In general App::JobLog::TimeGrammar will understand most time expressions you are likely to want to use.

METHODS

daytime

Parses a time expression such as "11:00" or "8:15:40 pm". Returns a map from hour, minute, second, and suffix to the appropriate value, where 'x' represents an ambiguous suffix.

parse

This function (it isn't actually a method) is the essential function of this module. It takes a time expression and returns a pair of DateTime objects representing the endpoints of the corresponding interval and whether it was given a pair of dates.

If you are parsing an expression defining a point rather than an interval you should be safe ignoring the second endpoing, but you should check the count to make sure the expression didn't provide a second endpoint.

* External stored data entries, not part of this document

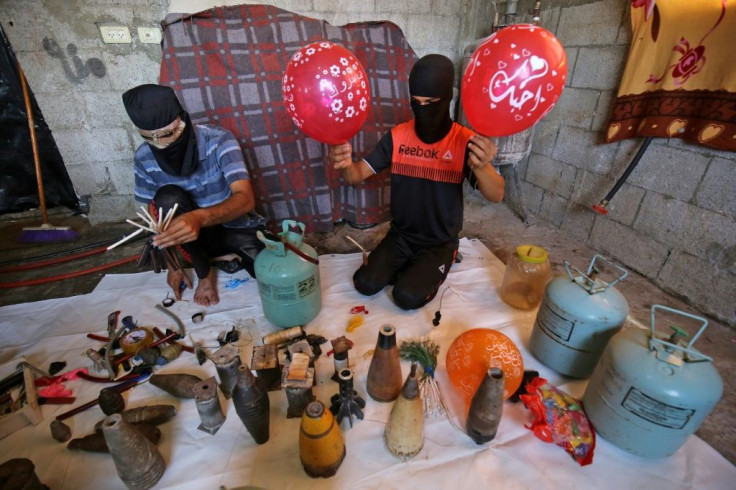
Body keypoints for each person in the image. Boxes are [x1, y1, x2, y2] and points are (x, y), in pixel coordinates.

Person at [328, 54, 504, 310]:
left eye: (431, 102)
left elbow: (497, 194)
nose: (423, 109)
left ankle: (442, 259)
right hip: (402, 236)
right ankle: (410, 268)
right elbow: (355, 175)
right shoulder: (398, 137)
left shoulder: (464, 141)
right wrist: (344, 163)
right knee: (364, 284)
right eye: (416, 102)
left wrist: (482, 166)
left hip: (439, 243)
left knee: (406, 297)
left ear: (447, 99)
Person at [122, 84, 265, 307]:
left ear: (182, 120)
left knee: (273, 274)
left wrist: (198, 218)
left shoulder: (218, 140)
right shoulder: (144, 157)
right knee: (166, 198)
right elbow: (155, 217)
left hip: (233, 227)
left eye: (168, 134)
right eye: (149, 138)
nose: (161, 144)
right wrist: (173, 265)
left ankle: (226, 259)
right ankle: (205, 274)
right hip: (194, 242)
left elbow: (245, 199)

This code croaks when it cannot parse the expression, so exception handling is recommended.

SEE ALSO

App::JobLog::Command::parse

AUTHOR

David F. Houghton <dfhoughton@gmail.com>

COPYRIGHT AND LICENSE

This software is copyright (c) 2011 by David F. Houghton.

This is free software; you can redistribute it and/or modify it under the same terms as the Perl 5 programming language system itself.